[R-sig-ME] need help with predicted values from lmer with newdata
Joshua Wiley
jwiley.psych at gmail.com
Fri Jun 22 17:40:01 CEST 2012
Hi Paul,
I am not sure how to use C-c C-d with namespaces and unexported
objects. I might suggest though that for the assignment, you do
something like:
assignInNamespace("predict.merMod", mypredict, envir =
as.environment("package:lme4"))
It is not an issue in this case, but it can be if mypredict calls
functions that are availabe from lme4 but not to functions in the
global environment. I am not a big leaguer though so cannot give you
really definitive advice.
Regarding the shirt, give some free help to a local student (or
charity), and I will consider us even :)
Cheers,
Josh
On Fri, Jun 22, 2012 at 7:44 AM, Paul Johnson <pauljohn32 at gmail.com> wrote:
> Confirmed. Follow-up below about how you edit predict.merMod
>
> On Fri, Jun 22, 2012 at 4:19 AM, Joshua Wiley <jwiley.psych at gmail.com> wrote:
>> Hi Paul,
>>
>> I think this may be a bug in predict.merMod. It is not terribly
>> elegant, but I suggest changing line 102 from:
>>
>> re_new <- unlist(re_List[m])
>>
>> to
>>
>> re_new <- as.vector(do.call("rbind", re_List[m]))
>
> Changing this resolves the anomaly I experience. If you mail me your
> shirt size & mailing address, I will follow through on the shirt.
> Official logo and all!
>
> Now a more practical question. This is OT to mixed models, but is on
> topic to Emacs and R and how-to revise lme4 objects to test variations
> like the one you propose.
>
> I'm using Emacs with ESS. I learned in this email list that C-c C-d
> can open a function and revise it, and then load it. This is the
> Emacs-ESS alternative to R's fix() function.

Pose estimation data:

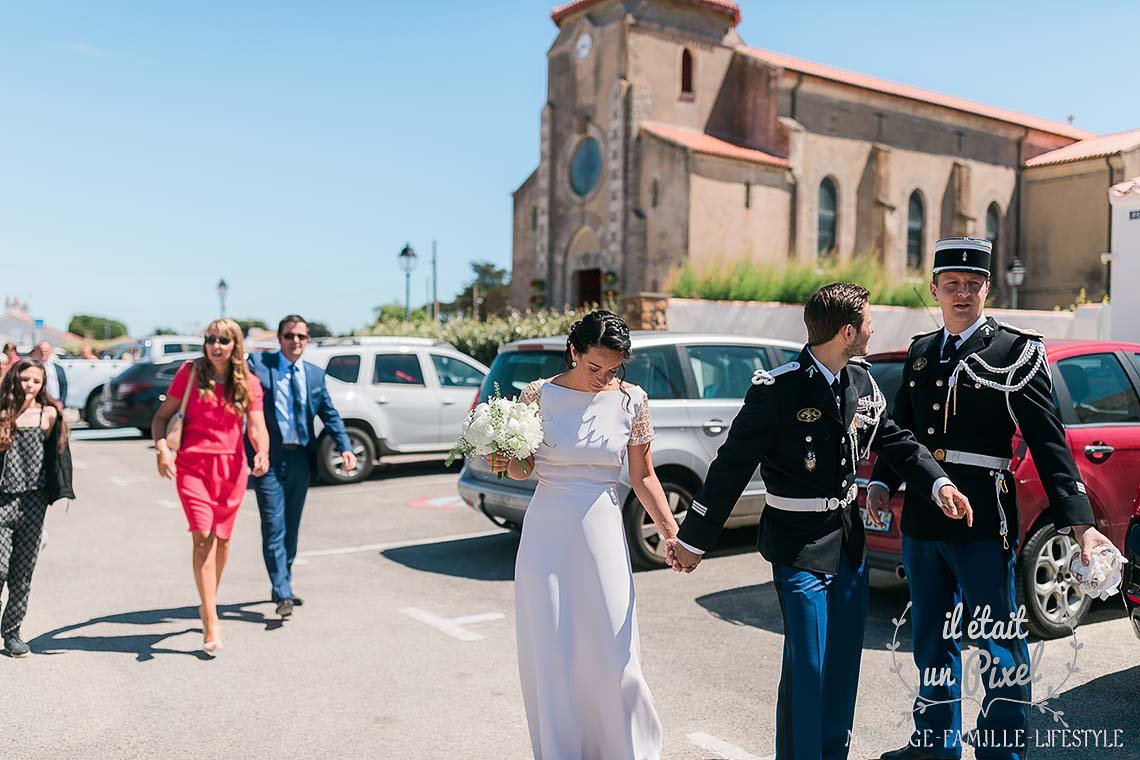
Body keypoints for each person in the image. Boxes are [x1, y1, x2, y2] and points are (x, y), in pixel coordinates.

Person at [668, 283, 970, 760]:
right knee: (808, 667)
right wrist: (693, 540)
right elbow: (730, 468)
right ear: (847, 332)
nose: (873, 328)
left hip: (848, 542)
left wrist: (938, 484)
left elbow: (896, 441)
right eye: (868, 321)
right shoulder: (777, 390)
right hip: (797, 545)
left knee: (842, 666)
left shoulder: (862, 383)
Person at [868, 238, 1119, 760]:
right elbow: (902, 431)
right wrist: (883, 482)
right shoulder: (920, 352)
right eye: (951, 285)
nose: (962, 293)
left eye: (972, 284)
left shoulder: (1015, 353)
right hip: (923, 519)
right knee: (931, 639)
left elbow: (1049, 443)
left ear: (988, 288)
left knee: (997, 641)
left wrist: (1081, 523)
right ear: (934, 290)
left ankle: (1001, 748)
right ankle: (935, 743)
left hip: (983, 518)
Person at [489, 309, 680, 760]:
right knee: (553, 648)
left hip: (602, 530)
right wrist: (504, 458)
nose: (603, 378)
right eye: (595, 367)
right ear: (574, 351)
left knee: (614, 647)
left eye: (613, 370)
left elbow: (644, 476)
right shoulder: (538, 395)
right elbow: (522, 469)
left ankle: (625, 749)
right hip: (547, 532)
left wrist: (673, 534)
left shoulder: (633, 401)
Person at [152, 319, 269, 655]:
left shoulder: (248, 382)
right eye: (210, 339)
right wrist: (162, 451)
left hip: (232, 470)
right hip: (193, 467)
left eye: (223, 340)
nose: (215, 346)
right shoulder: (189, 373)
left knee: (223, 540)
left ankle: (208, 600)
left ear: (235, 346)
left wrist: (262, 452)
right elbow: (162, 417)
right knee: (203, 536)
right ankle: (211, 617)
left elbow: (257, 427)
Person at [247, 315, 356, 619]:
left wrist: (345, 447)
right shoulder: (259, 365)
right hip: (269, 458)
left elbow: (330, 414)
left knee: (291, 527)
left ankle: (283, 581)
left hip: (300, 460)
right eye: (289, 336)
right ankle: (282, 590)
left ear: (307, 340)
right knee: (273, 524)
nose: (295, 341)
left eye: (301, 337)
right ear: (279, 338)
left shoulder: (315, 376)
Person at [0, 360, 75, 658]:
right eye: (25, 379)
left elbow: (57, 456)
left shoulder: (48, 415)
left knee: (22, 573)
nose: (30, 386)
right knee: (0, 568)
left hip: (33, 502)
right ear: (14, 380)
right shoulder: (3, 413)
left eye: (36, 381)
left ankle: (12, 632)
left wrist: (60, 490)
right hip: (3, 500)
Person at [29, 342, 66, 410]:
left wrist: (61, 402)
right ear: (37, 351)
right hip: (39, 403)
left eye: (46, 351)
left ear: (50, 352)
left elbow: (64, 386)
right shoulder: (32, 368)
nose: (43, 353)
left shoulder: (58, 368)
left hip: (56, 402)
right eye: (41, 351)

**ACTIVITY:** Write the next part of the mailing-list thread on predicted values from lmer, starting right after its final sentence.

**ANSWER SECTION:**
>
> I have more and more trouble revising objects because more code is
> written with non-exported functions and functions.
>
> In order to follow your advice and revise predict.merMod, the only
> thing I could think of was the following.
>
>> mypredict <- lme4:::predict.merMod
>
> Then I C-c C-d mypredict, and the re-load that, then change my usage
> from predict(m4, ...) to mypredict.
>
> This seemed like a childish way to get at it, I wondered how they are
> doing it in the big leagues.
>
> ?
>
> PJ
>
>
>>
>> I believe the issue with the current is that the random effects are
>> unlisted which essentially 'stacks' the vector, so you have the random
>> effects one at a time by effect, not by level (i.e., all intercepts,
>> then all slopes). Later this is post multiplied by a matrix that is
>> sorted by level, the dimensions are correct so the matrices multiply
>> fine, but the results are not what I believe was intended.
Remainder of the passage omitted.